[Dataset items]

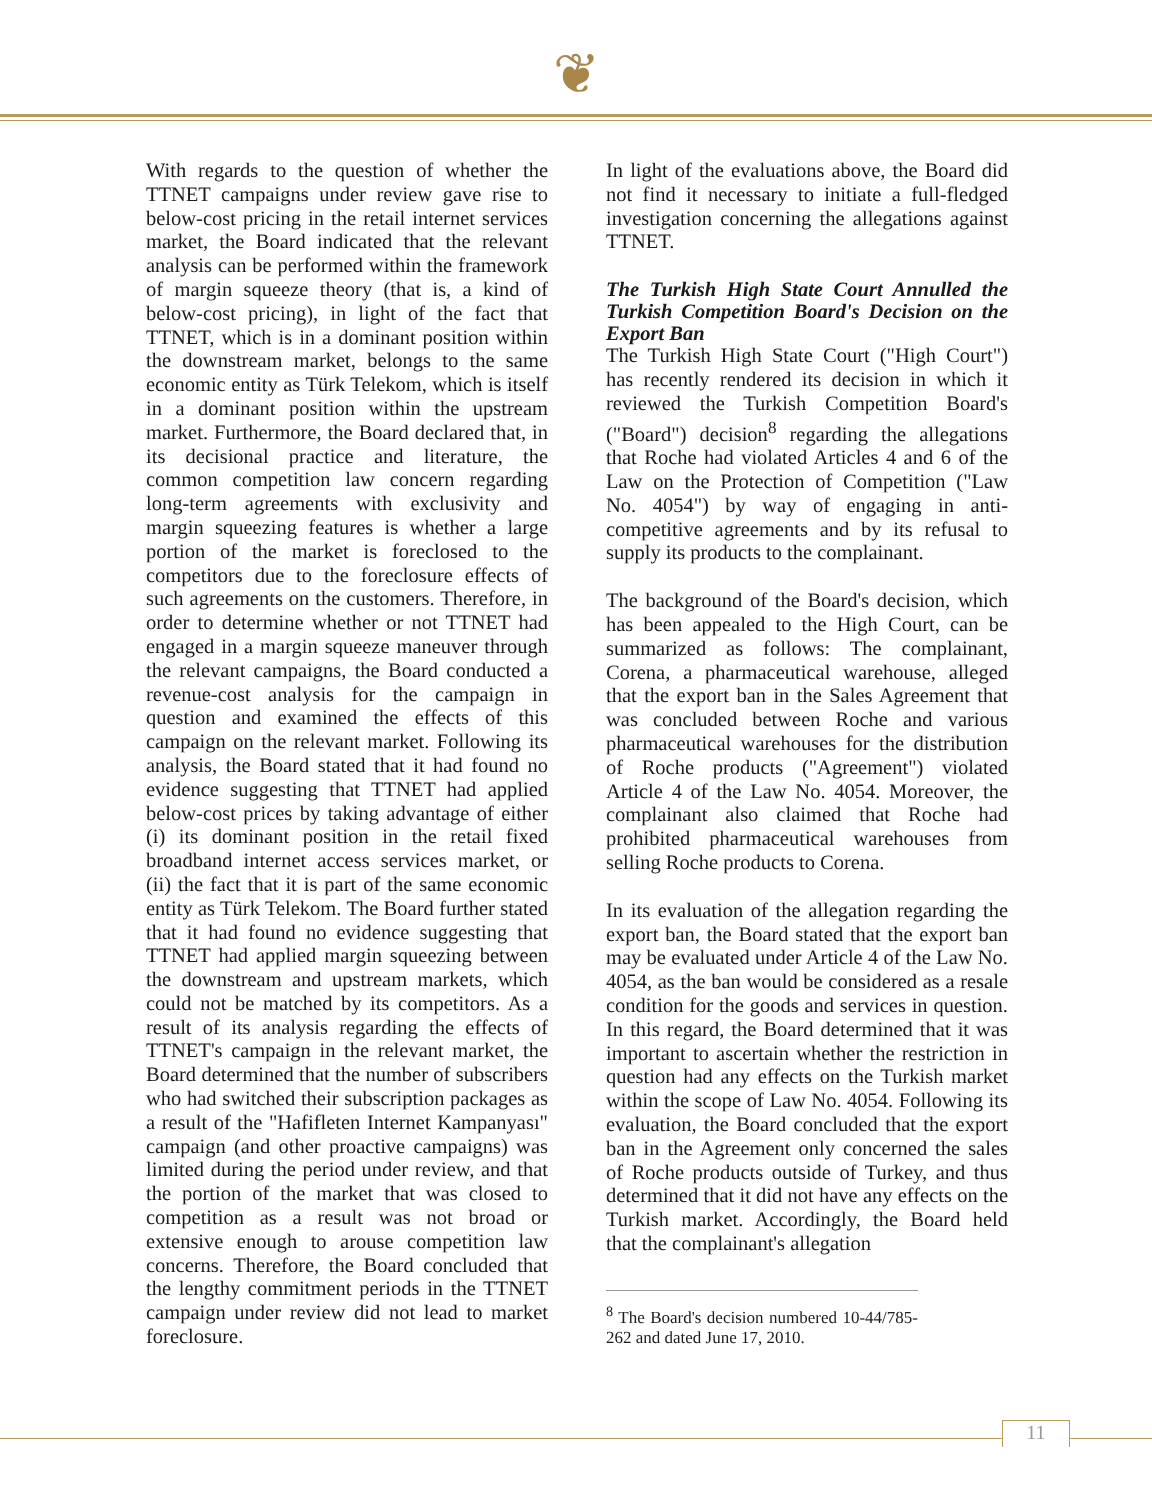❦
With regards to the question of whether the TTNET campaigns under review gave rise to below-cost pricing in the retail internet services market, the Board indicated that the relevant analysis can be performed within the framework of margin squeeze theory (that is, a kind of below-cost pricing), in light of the fact that TTNET, which is in a dominant position within the downstream market, belongs to the same economic entity as Türk Telekom, which is itself in a dominant position within the upstream market. Furthermore, the Board declared that, in its decisional practice and literature, the common competition law concern regarding long-term agreements with exclusivity and margin squeezing features is whether a large portion of the market is foreclosed to the competitors due to the foreclosure effects of such agreements on the customers. Therefore, in order to determine whether or not TTNET had engaged in a margin squeeze maneuver through the relevant campaigns, the Board conducted a revenue-cost analysis for the campaign in question and examined the effects of this campaign on the relevant market. Following its analysis, the Board stated that it had found no evidence suggesting that TTNET had applied below-cost prices by taking advantage of either (i) its dominant position in the retail fixed broadband internet access services market, or (ii) the fact that it is part of the same economic entity as Türk Telekom. The Board further stated that it had found no evidence suggesting that TTNET had applied margin squeezing between the downstream and upstream markets, which could not be matched by its competitors. As a result of its analysis regarding the effects of TTNET's campaign in the relevant market, the Board determined that the number of subscribers who had switched their subscription packages as a result of the "Hafifleten Internet Kampanyası" campaign (and other proactive campaigns) was limited during the period under review, and that the portion of the market that was closed to competition as a result was not broad or extensive enough to arouse competition law concerns. Therefore, the Board concluded that the lengthy commitment periods in the TTNET campaign under review did not lead to market foreclosure.
In light of the evaluations above, the Board did not find it necessary to initiate a full-fledged investigation concerning the allegations against TTNET.
The Turkish High State Court Annulled the Turkish Competition Board's Decision on the Export Ban
The Turkish High State Court ("High Court") has recently rendered its decision in which it reviewed the Turkish Competition Board's ("Board") decision<sup>8</sup> regarding the allegations that Roche had violated Articles 4 and 6 of the Law on the Protection of Competition ("Law No. 4054") by way of engaging in anti-competitive agreements and by its refusal to supply its products to the complainant.
The background of the Board's decision, which has been appealed to the High Court, can be summarized as follows: The complainant, Corena, a pharmaceutical warehouse, alleged that the export ban in the Sales Agreement that was concluded between Roche and various pharmaceutical warehouses for the distribution of Roche products ("Agreement") violated Article 4 of the Law No. 4054. Moreover, the complainant also claimed that Roche had prohibited pharmaceutical warehouses from selling Roche products to Corena.
In its evaluation of the allegation regarding the export ban, the Board stated that the export ban may be evaluated under Article 4 of the Law No. 4054, as the ban would be considered as a resale condition for the goods and services in question. In this regard, the Board determined that it was important to ascertain whether the restriction in question had any effects on the Turkish market within the scope of Law No. 4054. Following its evaluation, the Board concluded that the export ban in the Agreement only concerned the sales of Roche products outside of Turkey, and thus determined that it did not have any effects on the Turkish market. Accordingly, the Board held that the complainant's allegation
<sup>8</sup> The Board's decision numbered 10-44/785-262 and dated June 17, 2010.
11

> _Work task_: Consider the entries above and return each line with the string "allegations".

> _Written answer_:
In light of the evaluations above, the Board did not find it necessary to initiate a full-fledged investigation concerning the allegations against TTNET.
The Turkish High State Court ("High Court") has recently rendered its decision in which it reviewed the Turkish Competition Board's ("Board") decision<sup>8</sup> regarding the allegations that Roche had violated Articles 4 and 6 of the Law on the Protection of Competition ("Law No. 4054") by way of engaging in anti-competitive agreements and by its refusal to supply its products to the complainant.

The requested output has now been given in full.